For teams to fulfill their intended role of improving organizational effectiveness, it is critical that teams develop into working units that are focused on their goal, mission, or reason for existing.

Many times, when you're hired or promoted into a leadership role, the team is already there. You have to adapt your ideas and plans to fit the knowledge, skills, and abilities of the existing team.

But sometimes, you get to create your own team. It can happen on special projects when you're pulling people from different departments, or when you are creating a new department.

If you're in the situation where you get to create a team from scratch (or have the opportunity to add headcount to an existing group), here's how to create the best team possible.

1. Clearly Identify the Task at Hand

If your task is nebulous, you will have a tough time knowing what skills you need to find. You’re likely tempted to jump right in and hire people with the general skills that fit your overall department. (I need marketing people. I need creative people.)

But to paraphrase an adage, hire in haste, repent at leisure. If you start out with the wrong people, you'll regret it. To know who you need, clearly identify the task or goals your team will need to accomplish.

2. Identify the Skills Needed

You need to identify the soft skills as well as the hard skills you need. Will the employee need to communicate results and progress to senior management? Are there skills you need that isn't going to be obvious without hard thought? For instance, if you're putting together a team to implement a new software system, you obviously need programmers.

But you also need a person who can talk to the end-users to get a clear understanding of their true needs. You need a trainer who understands the technical side of the new software system and can explain it to non-techy people.

If you know you need super smart and independent workers, you know that you also need a person who can bring those independent workers together. Of course, you do. (That's generally the manager or team leader's job, but knowing your own limitations is critical to team building success.)

3. Identify the People

If you want to build an internal team, you have advantages and disadvantages. The advantages are that you already know the people from whom you are choosing. You know their strengths and their weaknesses. You know who is good at technical work. You know who is creative. You know who is whiny. You know who can sell ice cubes in a blizzard.

The disadvantages are that you've got to pull the team from your existing staff, so you can't fix any weaknesses that already exist in your potential team members. You have to deal with the politics of pulling someone from another group's staff. You can't ignore the fact that you can damage relationships if you steal too many of the best people from other departments.

Additionally, you may know that John is the best possible person, but John has no interest in being on your team, or John's manager won't let him join.

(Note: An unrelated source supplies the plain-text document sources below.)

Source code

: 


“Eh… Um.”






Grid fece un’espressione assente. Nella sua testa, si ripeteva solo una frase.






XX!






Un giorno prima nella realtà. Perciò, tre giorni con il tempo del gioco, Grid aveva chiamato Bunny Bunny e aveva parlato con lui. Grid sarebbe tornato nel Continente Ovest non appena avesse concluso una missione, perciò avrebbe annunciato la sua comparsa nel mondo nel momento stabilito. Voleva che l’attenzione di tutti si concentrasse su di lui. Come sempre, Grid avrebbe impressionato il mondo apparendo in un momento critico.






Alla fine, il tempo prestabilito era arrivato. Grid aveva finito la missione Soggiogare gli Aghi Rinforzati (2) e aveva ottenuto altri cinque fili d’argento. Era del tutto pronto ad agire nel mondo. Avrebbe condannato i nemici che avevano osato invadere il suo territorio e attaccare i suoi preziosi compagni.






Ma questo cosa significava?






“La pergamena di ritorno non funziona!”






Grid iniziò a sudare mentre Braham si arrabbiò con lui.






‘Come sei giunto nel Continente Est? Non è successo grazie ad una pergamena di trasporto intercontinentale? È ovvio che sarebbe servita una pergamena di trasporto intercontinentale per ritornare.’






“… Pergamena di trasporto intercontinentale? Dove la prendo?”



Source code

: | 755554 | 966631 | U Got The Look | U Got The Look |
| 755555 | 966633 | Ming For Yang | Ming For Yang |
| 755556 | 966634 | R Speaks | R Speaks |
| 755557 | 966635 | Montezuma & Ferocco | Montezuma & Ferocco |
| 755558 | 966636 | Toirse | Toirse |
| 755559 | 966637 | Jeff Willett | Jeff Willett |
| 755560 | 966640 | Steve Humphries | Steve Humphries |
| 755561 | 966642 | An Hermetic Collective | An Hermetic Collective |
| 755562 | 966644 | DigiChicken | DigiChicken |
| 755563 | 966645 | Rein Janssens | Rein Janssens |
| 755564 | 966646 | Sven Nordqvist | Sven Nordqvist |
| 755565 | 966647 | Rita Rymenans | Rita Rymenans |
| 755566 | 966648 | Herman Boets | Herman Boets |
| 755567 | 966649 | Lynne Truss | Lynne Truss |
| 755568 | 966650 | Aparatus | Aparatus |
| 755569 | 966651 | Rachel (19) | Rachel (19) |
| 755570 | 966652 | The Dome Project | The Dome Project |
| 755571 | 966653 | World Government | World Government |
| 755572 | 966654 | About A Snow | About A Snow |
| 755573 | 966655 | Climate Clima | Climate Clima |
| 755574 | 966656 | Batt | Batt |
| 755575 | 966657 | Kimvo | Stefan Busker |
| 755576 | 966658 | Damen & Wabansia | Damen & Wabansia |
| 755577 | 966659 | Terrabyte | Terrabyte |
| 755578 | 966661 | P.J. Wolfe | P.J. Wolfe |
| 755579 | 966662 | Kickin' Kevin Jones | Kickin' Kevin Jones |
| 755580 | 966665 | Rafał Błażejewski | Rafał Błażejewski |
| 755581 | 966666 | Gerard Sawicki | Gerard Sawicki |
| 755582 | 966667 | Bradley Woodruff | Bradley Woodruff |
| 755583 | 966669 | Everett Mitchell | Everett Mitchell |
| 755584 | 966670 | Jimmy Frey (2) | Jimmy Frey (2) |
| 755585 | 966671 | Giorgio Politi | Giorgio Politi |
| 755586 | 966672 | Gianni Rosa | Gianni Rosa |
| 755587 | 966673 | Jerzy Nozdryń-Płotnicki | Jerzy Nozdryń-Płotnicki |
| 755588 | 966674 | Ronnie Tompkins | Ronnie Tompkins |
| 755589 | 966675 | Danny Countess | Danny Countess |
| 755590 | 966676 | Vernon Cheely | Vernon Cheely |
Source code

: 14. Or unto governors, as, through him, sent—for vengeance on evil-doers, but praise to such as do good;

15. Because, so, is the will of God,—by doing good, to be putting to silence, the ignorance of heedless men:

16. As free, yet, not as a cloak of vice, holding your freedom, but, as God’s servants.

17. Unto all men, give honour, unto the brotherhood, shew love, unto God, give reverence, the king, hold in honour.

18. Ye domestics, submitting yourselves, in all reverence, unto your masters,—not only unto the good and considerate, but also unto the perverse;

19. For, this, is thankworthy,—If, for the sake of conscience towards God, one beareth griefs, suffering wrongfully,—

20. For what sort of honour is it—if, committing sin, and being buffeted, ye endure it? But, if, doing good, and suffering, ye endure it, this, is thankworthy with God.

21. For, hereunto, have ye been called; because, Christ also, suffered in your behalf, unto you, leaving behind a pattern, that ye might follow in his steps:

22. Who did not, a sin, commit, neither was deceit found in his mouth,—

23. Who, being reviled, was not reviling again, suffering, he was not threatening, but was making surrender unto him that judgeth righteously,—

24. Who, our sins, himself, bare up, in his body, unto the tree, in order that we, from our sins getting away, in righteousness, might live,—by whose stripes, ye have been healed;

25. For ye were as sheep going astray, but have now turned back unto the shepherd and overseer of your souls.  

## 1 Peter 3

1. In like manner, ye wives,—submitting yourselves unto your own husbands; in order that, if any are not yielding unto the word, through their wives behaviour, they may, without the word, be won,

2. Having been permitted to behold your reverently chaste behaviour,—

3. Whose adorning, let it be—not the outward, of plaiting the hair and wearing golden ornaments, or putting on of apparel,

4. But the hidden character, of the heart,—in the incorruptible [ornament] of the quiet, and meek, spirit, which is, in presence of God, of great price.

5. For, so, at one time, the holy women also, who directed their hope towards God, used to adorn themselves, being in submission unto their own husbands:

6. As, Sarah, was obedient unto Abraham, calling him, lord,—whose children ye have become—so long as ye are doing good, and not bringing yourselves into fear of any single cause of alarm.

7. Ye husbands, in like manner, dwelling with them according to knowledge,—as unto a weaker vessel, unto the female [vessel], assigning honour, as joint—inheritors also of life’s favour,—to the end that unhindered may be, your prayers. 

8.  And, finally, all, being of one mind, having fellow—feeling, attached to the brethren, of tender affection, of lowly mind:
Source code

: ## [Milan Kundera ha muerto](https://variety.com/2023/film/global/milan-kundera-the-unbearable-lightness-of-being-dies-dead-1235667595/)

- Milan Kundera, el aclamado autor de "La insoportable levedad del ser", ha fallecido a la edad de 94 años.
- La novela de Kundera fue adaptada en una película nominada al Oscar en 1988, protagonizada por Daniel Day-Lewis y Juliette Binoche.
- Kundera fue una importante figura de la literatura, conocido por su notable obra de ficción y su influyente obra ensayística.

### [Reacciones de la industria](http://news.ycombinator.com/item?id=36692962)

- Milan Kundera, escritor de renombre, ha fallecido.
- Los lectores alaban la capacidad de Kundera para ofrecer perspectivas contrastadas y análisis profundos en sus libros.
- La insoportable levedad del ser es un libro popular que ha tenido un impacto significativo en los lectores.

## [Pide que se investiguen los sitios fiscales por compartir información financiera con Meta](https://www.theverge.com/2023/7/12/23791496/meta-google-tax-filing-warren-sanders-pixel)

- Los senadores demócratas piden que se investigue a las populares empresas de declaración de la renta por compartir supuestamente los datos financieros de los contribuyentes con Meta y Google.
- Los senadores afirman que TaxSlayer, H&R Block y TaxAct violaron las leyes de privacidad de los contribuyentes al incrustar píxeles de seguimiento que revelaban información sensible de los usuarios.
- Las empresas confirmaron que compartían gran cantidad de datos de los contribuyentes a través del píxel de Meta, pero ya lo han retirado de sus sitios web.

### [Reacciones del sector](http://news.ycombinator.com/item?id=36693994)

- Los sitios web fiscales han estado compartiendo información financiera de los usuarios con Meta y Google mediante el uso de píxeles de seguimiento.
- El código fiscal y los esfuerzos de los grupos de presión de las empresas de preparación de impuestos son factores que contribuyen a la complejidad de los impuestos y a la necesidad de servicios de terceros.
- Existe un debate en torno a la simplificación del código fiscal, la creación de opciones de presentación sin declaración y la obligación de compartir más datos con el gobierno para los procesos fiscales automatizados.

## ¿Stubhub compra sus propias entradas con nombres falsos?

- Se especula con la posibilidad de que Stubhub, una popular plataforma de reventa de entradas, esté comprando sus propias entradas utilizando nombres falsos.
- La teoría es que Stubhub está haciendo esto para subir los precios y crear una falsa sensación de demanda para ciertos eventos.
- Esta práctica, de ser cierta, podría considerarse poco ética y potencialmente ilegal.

You may find pulling together an internal team super frustrating.

If you have to hire from the outside, you've got to think long and hard about budgets. Sometimes you're tempted to throw all of your money into hiring the superstar, but then you have to hire entry-level people for all of the other positions. They may not balance out your superstar.

Other times, you may think that the best path is to hire cheap help and get as many people as possible for the smallest salaries possible. It doesn't work either.

While you have to work within your budget, you may want to hire a superstar, or you may need a whole bunch of worker bees. Give whoever you hire careful consideration.

4. Hire in the Right Order

Don't hire the administrative assistant first. You may think, “Okay, I'll get this out of the way.” But the administration's job is to help the rest of the team and support them. If you hire this person first, you need to find additional people with whom they can work, instead of the other way around.

Start with your most senior person, or the person you want leading the team, and work down through the rest of the team members from this hire. You want your most senior person to help you with the additional hiring—either internally or externally.

5. Practice Honesty in Your Hiring

Don't just extol the virtues of working on this team. You need to state the challenges honestly to potential employees. For example, you might say: “We'll implement a new software system. You will work hard and put in long hours. We'll experience pushback from senior managers, and I will fight for the team, but it will be difficult.”

This way, you'll get staff members who know what to expect. Don't lie and say the team’s task is a bed of roses unless you really think that is how the team's work will play out. You'll lose your best team members who will feel as if you fooled them.

6. Remember to Manage

Once you get your team together, you've got to run it. Great teams seldom run well without a great leader. That's your job. Make sure that you work to make the team cohesive and hard working. Don't ask more of them than you ask of yourself.

If you are managing the team leader, the same applies. You need to check in on a pre-planned schedule to ensure that the team stays on track. If it's not, work with the team leader to regroup and move forward.

If you carefully approach putting a team together using these six steps, you'll have a great team and a successful project. Your organization will learn from their success, and you'll strengthen your other work teams across your organization. It is the outcome you seek as you put together successful teams.